Posted on: 12/2/2016
Special Advisory: The Cook County Circuit Court recently posted an alert indicating that failure to comply with requests for PHI under a qualified protective order could result in sanctions.

The day may come when you are subpoenaed to provide your patient’s medical records. Here are a few tips to help you navigate the summons for protected health information (PHI):

  1. All physicians and health care professionals must immediately comply with subpoenas for PHI accompanied by a qualified protective order (which means the data will be treated as confidential).
  2. If your standard procedure has been to first request a written release from the patient concerning a subpoena for PHI, ISMS advises that a written release from the patient is not necessary in this circumstance under federal HIPAA law.
  3. If you receive a subpoena labeled as a grand jury subpoena, you must comply – no protective order or authorization is required.

Subpoena grapic

Now might be a good time to review your practice and personal procedures for subpoenas.

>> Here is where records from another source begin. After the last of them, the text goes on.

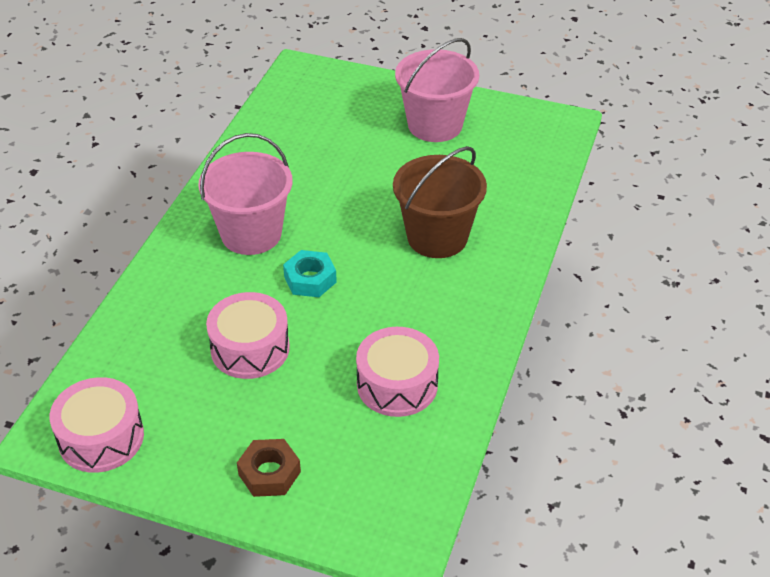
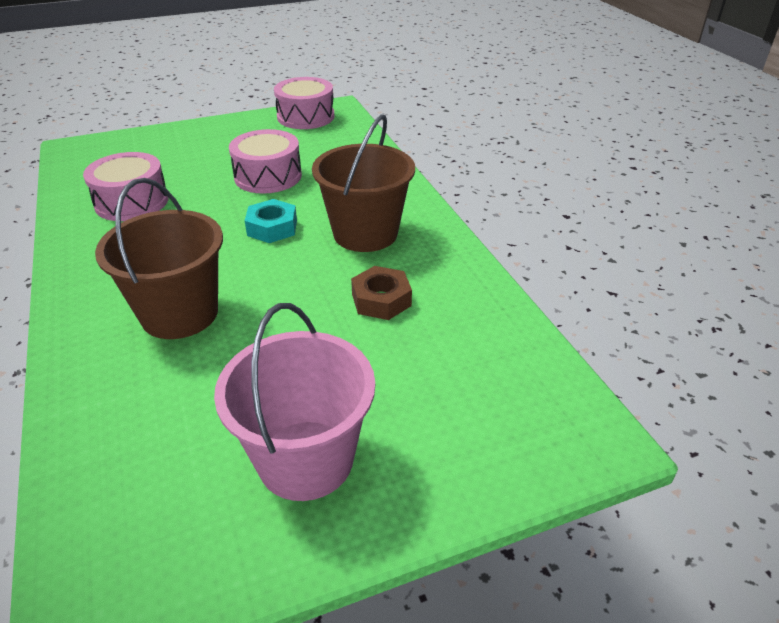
camera: 140 degrees right, 5 degrees down
pink bucket [198,133,293,255] -> brown bucket [312,114,415,252]
brown nut [237,439,301,497] -> brown nut moved to [351,266,412,320]

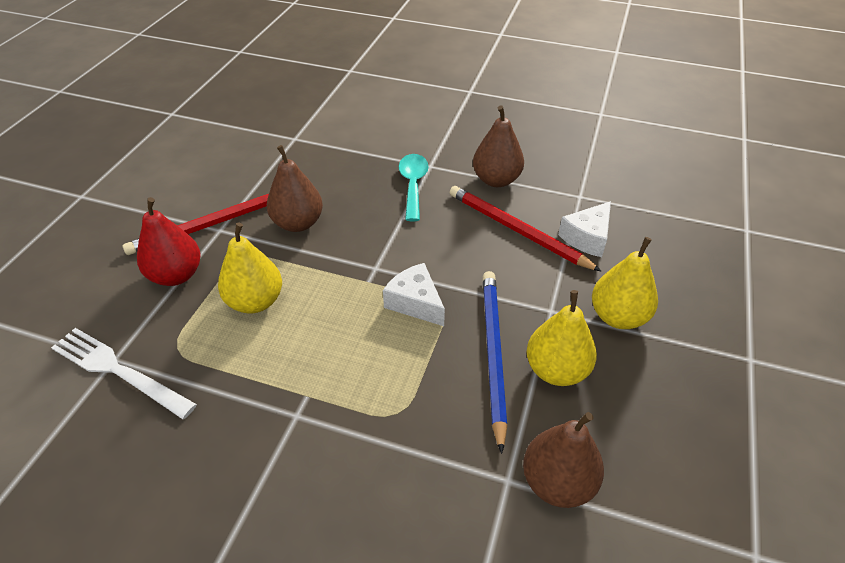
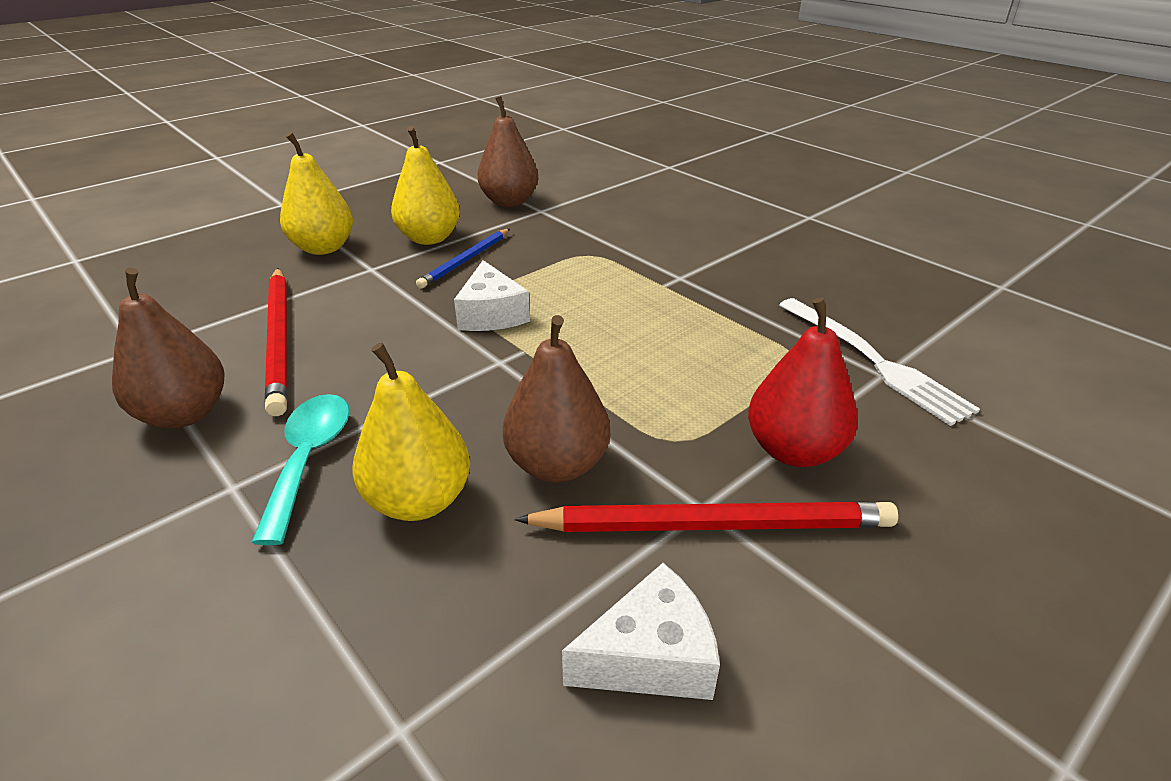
camera: 150 degrees left, 10 degrees down
yellow pear [218,222,282,313] -> yellow pear moved to [353,343,470,521]
turquoise spoon [399,154,429,221] -> turquoise spoon turned 150 degrees clockwise [251,394,350,545]
blue pencil [483,271,507,454] -> blue pencil [416,229,510,289], size x0.63
white cheese [558,201,611,257] -> white cheese moved to [562,563,720,700]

The U.S. Department of Health and Human Services (HHS) offers general guidelines.

If in doubt, contact your legal representative for recommendations on best practices that fit your situation.

What is a Qualified Protective Order?

A qualified protective order is a document that originates from a court, an administrative tribunal or between two parties that limits use or disclosure of PHI for any reason other than the use stated in the document.